Task details →
Put the lines of the records into a numbered list, starting at the first line and ending with the line that contains "toanforderungen für Äthiopie". Leave out any blank lines.

Data →
"""

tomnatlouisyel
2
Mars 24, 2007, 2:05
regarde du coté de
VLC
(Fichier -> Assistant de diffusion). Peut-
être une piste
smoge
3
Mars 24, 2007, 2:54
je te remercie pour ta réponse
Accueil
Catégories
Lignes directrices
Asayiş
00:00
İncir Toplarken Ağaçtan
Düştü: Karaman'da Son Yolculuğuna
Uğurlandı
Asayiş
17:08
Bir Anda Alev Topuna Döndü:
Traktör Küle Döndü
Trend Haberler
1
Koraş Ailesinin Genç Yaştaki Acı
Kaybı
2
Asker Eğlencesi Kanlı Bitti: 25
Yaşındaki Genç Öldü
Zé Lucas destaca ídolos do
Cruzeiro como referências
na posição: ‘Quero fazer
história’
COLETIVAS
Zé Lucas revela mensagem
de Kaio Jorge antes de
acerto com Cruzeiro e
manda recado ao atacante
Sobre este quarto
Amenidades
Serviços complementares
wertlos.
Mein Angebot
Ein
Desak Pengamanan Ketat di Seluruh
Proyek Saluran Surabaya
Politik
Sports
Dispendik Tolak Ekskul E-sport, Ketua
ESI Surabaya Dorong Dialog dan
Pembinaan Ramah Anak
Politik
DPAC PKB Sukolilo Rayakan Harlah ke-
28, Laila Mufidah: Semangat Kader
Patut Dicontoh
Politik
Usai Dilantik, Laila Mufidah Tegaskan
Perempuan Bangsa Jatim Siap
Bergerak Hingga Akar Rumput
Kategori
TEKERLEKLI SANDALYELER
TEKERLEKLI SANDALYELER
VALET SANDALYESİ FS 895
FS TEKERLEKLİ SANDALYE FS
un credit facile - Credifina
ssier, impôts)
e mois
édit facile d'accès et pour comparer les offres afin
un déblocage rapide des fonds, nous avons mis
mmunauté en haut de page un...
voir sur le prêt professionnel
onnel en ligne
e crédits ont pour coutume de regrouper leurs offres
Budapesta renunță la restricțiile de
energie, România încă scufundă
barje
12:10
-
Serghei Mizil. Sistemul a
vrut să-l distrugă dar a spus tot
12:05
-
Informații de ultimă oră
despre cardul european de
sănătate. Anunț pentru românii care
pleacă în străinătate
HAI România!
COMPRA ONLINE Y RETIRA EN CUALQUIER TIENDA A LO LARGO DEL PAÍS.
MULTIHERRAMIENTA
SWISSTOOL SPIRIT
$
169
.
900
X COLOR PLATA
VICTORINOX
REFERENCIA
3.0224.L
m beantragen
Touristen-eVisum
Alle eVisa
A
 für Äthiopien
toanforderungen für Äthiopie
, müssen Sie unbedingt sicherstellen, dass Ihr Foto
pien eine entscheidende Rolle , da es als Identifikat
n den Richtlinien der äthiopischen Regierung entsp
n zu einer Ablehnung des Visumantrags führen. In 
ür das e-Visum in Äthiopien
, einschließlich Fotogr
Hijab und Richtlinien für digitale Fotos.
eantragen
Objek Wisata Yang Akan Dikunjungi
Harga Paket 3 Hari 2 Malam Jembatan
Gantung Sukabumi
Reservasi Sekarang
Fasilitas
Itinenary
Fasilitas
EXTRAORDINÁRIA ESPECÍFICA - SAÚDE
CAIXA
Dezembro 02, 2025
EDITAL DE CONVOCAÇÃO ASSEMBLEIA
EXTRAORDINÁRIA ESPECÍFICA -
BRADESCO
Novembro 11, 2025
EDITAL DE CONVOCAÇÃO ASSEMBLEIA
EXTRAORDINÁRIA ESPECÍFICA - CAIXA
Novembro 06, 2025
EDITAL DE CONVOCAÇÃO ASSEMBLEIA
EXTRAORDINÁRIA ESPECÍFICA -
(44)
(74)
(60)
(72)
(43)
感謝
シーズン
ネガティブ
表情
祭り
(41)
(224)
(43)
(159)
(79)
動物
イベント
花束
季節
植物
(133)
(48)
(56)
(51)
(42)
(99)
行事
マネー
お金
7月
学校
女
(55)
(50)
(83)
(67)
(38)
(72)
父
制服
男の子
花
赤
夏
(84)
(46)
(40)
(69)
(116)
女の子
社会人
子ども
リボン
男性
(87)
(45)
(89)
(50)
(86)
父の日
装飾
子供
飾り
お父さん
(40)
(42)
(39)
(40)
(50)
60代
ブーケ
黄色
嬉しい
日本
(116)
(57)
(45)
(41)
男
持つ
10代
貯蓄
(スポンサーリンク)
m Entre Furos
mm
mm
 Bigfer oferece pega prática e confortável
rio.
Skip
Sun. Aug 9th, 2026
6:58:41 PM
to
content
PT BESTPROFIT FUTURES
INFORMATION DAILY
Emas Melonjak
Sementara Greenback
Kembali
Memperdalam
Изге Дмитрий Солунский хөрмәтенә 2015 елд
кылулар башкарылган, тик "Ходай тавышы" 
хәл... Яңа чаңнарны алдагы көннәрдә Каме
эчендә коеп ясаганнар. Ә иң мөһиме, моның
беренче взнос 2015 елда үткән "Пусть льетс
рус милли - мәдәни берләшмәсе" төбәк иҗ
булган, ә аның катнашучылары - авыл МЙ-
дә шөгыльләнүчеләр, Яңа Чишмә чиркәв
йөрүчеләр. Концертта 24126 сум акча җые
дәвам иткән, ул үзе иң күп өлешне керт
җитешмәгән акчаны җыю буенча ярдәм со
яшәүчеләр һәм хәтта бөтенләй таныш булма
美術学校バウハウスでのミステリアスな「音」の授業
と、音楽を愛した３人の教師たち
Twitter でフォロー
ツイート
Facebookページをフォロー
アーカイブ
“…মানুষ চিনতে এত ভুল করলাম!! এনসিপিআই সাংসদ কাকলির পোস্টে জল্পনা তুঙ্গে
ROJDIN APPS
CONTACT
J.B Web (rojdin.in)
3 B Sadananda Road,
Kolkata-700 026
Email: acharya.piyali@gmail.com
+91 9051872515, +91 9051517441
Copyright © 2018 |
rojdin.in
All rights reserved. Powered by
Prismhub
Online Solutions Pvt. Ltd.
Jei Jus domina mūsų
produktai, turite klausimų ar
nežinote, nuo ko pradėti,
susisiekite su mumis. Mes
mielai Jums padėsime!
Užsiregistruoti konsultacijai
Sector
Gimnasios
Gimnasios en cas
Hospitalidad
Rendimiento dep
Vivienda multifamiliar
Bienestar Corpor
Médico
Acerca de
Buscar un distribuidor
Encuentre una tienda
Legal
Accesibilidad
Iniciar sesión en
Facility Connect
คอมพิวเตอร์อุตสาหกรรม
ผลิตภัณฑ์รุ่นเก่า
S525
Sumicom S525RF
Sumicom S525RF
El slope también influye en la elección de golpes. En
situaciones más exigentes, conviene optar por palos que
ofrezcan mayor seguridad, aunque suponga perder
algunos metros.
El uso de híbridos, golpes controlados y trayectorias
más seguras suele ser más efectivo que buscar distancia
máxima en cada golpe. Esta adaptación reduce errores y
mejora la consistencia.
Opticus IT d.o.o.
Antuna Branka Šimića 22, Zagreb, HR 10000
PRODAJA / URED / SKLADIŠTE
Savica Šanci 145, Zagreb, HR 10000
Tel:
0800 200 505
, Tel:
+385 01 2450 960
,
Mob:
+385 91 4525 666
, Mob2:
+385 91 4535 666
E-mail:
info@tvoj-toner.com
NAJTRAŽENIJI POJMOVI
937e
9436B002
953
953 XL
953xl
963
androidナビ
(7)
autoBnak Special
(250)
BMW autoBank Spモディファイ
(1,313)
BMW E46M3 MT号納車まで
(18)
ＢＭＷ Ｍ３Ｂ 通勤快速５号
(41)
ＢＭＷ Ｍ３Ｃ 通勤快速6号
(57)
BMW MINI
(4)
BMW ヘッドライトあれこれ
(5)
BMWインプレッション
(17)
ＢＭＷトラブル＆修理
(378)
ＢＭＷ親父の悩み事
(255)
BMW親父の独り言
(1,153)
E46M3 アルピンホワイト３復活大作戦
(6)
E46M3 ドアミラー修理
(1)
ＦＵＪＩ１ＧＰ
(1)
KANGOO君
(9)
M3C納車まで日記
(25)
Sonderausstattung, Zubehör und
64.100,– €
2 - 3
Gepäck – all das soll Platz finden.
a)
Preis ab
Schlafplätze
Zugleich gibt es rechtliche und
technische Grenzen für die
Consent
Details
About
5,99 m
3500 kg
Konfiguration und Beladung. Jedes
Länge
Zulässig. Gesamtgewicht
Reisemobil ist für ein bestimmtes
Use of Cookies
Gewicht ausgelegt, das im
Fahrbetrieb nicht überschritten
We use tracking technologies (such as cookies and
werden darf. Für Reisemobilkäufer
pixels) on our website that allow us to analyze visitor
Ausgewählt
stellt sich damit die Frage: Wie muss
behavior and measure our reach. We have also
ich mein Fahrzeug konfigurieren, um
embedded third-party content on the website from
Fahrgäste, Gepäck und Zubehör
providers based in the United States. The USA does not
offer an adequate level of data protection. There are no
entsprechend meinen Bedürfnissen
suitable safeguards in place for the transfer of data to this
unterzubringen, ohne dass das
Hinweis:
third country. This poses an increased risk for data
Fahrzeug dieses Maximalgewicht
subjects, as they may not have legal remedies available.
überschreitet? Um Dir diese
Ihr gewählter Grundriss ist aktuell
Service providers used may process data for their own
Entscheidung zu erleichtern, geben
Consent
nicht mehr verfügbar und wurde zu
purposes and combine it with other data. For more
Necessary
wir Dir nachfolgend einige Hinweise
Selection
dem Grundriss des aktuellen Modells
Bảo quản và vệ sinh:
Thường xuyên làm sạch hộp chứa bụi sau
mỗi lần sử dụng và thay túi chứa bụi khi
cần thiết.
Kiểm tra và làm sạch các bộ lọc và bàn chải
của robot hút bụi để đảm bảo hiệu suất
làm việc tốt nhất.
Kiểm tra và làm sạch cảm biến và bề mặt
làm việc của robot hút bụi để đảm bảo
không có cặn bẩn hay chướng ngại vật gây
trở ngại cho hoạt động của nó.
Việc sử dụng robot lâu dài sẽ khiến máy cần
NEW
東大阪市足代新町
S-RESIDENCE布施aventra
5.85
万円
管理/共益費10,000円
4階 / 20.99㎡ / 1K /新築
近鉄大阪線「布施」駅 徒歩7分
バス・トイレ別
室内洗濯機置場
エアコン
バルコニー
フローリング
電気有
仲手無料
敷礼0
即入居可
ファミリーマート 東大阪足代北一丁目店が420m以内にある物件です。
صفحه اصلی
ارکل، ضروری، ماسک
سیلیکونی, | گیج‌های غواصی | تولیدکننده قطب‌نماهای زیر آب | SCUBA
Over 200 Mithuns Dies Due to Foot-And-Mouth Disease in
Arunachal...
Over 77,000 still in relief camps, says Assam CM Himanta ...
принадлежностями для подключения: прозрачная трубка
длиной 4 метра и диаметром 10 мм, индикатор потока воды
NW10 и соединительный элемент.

"""

Your response →
1. tomnatlouisyel
2. 2
3. Mars 24, 2007, 2:05
4. regarde du coté de
5. VLC
6. (Fichier -> Assistant de diffusion). Peut-
7. être une piste
8. smoge
9. 3
10. Mars 24, 2007, 2:54
11. je te remercie pour ta réponse
12. Accueil
13. Catégories
14. Lignes directrices
15. Asayiş
16. 00:00
17. İncir Toplarken Ağaçtan
18. Düştü: Karaman'da Son Yolculuğuna
19. Uğurlandı
20. Asayiş
21. 17:08
22. Bir Anda Alev Topuna Döndü:
23. Traktör Küle Döndü
24. Trend Haberler
25. 1
26. Koraş Ailesinin Genç Yaştaki Acı
27. Kaybı
28. 2
29. Asker Eğlencesi Kanlı Bitti: 25
30. Yaşındaki Genç Öldü
31. Zé Lucas destaca ídolos do
32. Cruzeiro como referências
33. na posição: ‘Quero fazer
34. história’
35. COLETIVAS
36. Zé Lucas revela mensagem
37. de Kaio Jorge antes de
38. acerto com Cruzeiro e
39. manda recado ao atacante
40. Sobre este quarto
41. Amenidades
42. Serviços complementares
43. wertlos.
44. Mein Angebot
45. Ein
46. Desak Pengamanan Ketat di Seluruh
47. Proyek Saluran Surabaya
48. Politik
49. Sports
50. Dispendik Tolak Ekskul E-sport, Ketua
51. ESI Surabaya Dorong Dialog dan
52. Pembinaan Ramah Anak
53. Politik
54. DPAC PKB Sukolilo Rayakan Harlah ke-
55. 28, Laila Mufidah: Semangat Kader
56. Patut Dicontoh
57. Politik
58. Usai Dilantik, Laila Mufidah Tegaskan
59. Perempuan Bangsa Jatim Siap
60. Bergerak Hingga Akar Rumput
61. Kategori
62. TEKERLEKLI SANDALYELER
63. TEKERLEKLI SANDALYELER
64. VALET SANDALYESİ FS 895
65. FS TEKERLEKLİ SANDALYE FS
66. un credit facile - Credifina
67. ssier, impôts)
68. e mois
69. édit facile d'accès et pour comparer les offres afin
70. un déblocage rapide des fonds, nous avons mis
71. mmunauté en haut de page un...
72. voir sur le prêt professionnel
73. onnel en ligne
74. e crédits ont pour coutume de regrouper leurs offres
75. Budapesta renunță la restricțiile de
76. energie, România încă scufundă
77. barje
78. 12:10
79. -
80. Serghei Mizil. Sistemul a
81. vrut să-l distrugă dar a spus tot
82. 12:05
83. -
84. Informații de ultimă oră
85. despre cardul european de
86. sănătate. Anunț pentru românii care
87. pleacă în străinătate
88. HAI România!
89. COMPRA ONLINE Y RETIRA EN CUALQUIER TIENDA A LO LARGO DEL PAÍS.
90. MULTIHERRAMIENTA
91. SWISSTOOL SPIRIT
92. $
93. 169
94. .
95. 900
96. X COLOR PLATA
97. VICTORINOX
98. REFERENCIA
99. 3.0224.L
100. m beantragen
101. Touristen-eVisum
102. Alle eVisa
103. A
104.  für Äthiopien
105. toanforderungen für Äthiopie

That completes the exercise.